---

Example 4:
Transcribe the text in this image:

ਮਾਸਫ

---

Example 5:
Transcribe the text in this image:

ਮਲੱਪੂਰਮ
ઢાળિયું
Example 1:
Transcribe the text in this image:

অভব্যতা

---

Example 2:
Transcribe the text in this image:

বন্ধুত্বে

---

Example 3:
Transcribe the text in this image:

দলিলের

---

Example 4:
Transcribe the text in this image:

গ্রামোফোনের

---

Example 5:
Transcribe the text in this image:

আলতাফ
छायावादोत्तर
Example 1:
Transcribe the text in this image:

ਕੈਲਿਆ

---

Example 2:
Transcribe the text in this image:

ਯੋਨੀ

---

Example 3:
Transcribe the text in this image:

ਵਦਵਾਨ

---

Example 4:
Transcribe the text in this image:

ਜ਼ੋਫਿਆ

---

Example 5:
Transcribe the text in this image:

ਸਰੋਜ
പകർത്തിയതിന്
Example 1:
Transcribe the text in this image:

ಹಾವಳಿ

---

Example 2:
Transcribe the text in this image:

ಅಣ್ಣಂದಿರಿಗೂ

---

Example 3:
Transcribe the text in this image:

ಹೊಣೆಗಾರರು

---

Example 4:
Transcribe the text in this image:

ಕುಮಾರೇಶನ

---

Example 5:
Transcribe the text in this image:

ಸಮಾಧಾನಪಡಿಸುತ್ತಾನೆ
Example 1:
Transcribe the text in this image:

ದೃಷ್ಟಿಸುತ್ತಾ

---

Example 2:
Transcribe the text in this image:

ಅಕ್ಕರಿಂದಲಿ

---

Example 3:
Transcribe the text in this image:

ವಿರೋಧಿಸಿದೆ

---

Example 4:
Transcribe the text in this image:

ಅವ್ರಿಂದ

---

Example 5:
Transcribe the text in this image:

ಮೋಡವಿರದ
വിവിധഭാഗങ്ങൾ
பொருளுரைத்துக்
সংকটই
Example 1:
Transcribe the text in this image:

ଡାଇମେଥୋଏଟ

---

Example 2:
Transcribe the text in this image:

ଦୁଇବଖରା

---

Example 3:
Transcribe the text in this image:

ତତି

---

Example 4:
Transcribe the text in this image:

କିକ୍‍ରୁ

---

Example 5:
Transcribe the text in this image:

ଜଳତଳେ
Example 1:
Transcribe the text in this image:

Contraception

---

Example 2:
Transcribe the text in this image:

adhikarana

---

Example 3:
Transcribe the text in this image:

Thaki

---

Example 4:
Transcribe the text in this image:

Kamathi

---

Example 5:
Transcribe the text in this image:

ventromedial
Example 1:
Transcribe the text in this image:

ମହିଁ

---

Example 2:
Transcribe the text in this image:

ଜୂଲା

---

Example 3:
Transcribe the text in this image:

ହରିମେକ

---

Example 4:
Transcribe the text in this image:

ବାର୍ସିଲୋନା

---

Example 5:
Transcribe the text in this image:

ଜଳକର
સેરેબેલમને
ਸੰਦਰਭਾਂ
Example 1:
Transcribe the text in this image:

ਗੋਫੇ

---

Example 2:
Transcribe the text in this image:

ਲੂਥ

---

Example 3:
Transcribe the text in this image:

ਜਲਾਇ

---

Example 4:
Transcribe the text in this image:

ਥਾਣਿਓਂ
________________
» **What to do**
Copy out the full listing above. Keep every word as it is.

» **Task answer**
---

Example 4:
Transcribe the text in this image:

ਮਾਸਫ

---

Example 5:
Transcribe the text in this image:

ਮਲੱਪੂਰਮ
ઢાળિયું
Example 1:
Transcribe the text in this image:

অভব্যতা

---

Example 2:
Transcribe the text in this image:

বন্ধুত্বে

---

Example 3:
Transcribe the text in this image:

দলিলের

---

Example 4:
Transcribe the text in this image:

গ্রামোফোনের

---

Example 5:
Transcribe the text in this image:

আলতাফ
छायावादोत्तर
Example 1:
Transcribe the text in this image:

ਕੈਲਿਆ

---

Example 2:
Transcribe the text in this image:

ਯੋਨੀ

---

Example 3:
Transcribe the text in this image:

ਵਦਵਾਨ

---

Example 4:
Transcribe the text in this image:

ਜ਼ੋਫਿਆ

---

Example 5:
Transcribe the text in this image:

ਸਰੋਜ
പകർത്തിയതിന്
Example 1:
Transcribe the text in this image:

ಹಾವಳಿ

---

Example 2:
Transcribe the text in this image:

ಅಣ್ಣಂದಿರಿಗೂ

---

Example 3:
Transcribe the text in this image:

ಹೊಣೆಗಾರರು

---

Example 4:
Transcribe the text in this image:

ಕುಮಾರೇಶನ

---

Example 5:
Transcribe the text in this image:

ಸಮಾಧಾನಪಡಿಸುತ್ತಾನೆ
Example 1:
Transcribe the text in this image:

ದೃಷ್ಟಿಸುತ್ತಾ

---

Example 2:
Transcribe the text in this image:

ಅಕ್ಕರಿಂದಲಿ

---

Example 3:
Transcribe the text in this image:

ವಿರೋಧಿಸಿದೆ

---

Example 4:
Transcribe the text in this image:

ಅವ್ರಿಂದ

---

Example 5:
Transcribe the text in this image:

ಮೋಡವಿರದ
വിവിധഭാഗങ്ങൾ
பொருளுரைத்துக்
সংকটই
Example 1:
Transcribe the text in this image:

ଡାଇମେଥୋଏଟ

---

Example 2:
Transcribe the text in this image:

ଦୁଇବଖରା

---

Example 3:
Transcribe the text in this image:

ତତି

---

Example 4:
Transcribe the text in this image:

କିକ୍‍ରୁ

---

Example 5:
Transcribe the text in this image:

ଜଳତଳେ
Example 1:
Transcribe the text in this image:

Contraception

---

Example 2:
Transcribe the text in this image:

adhikarana

---

Example 3:
Transcribe the text in this image:

Thaki

---

Example 4:
Transcribe the text in this image:

Kamathi

---

Example 5:
Transcribe the text in this image:

ventromedial
Example 1:
Transcribe the text in this image:

ମହିଁ

---

Example 2:
Transcribe the text in this image:

ଜୂଲା

---

Example 3:
Transcribe the text in this image:

ହରିମେକ

---

Example 4:
Transcribe the text in this image:

ବାର୍ସିଲୋନା

---

Example 5:
Transcribe the text in this image:

ଜଳକର
સેરેબેલમને
ਸੰਦਰਭਾਂ
Example 1:
Transcribe the text in this image:

ਗੋਫੇ

---

Example 2:
Transcribe the text in this image:

ਲੂਥ

---

Example 3:
Transcribe the text in this image:

ਜਲਾਇ

---

Example 4:
Transcribe the text in this image:

ਥਾਣਿਓਂ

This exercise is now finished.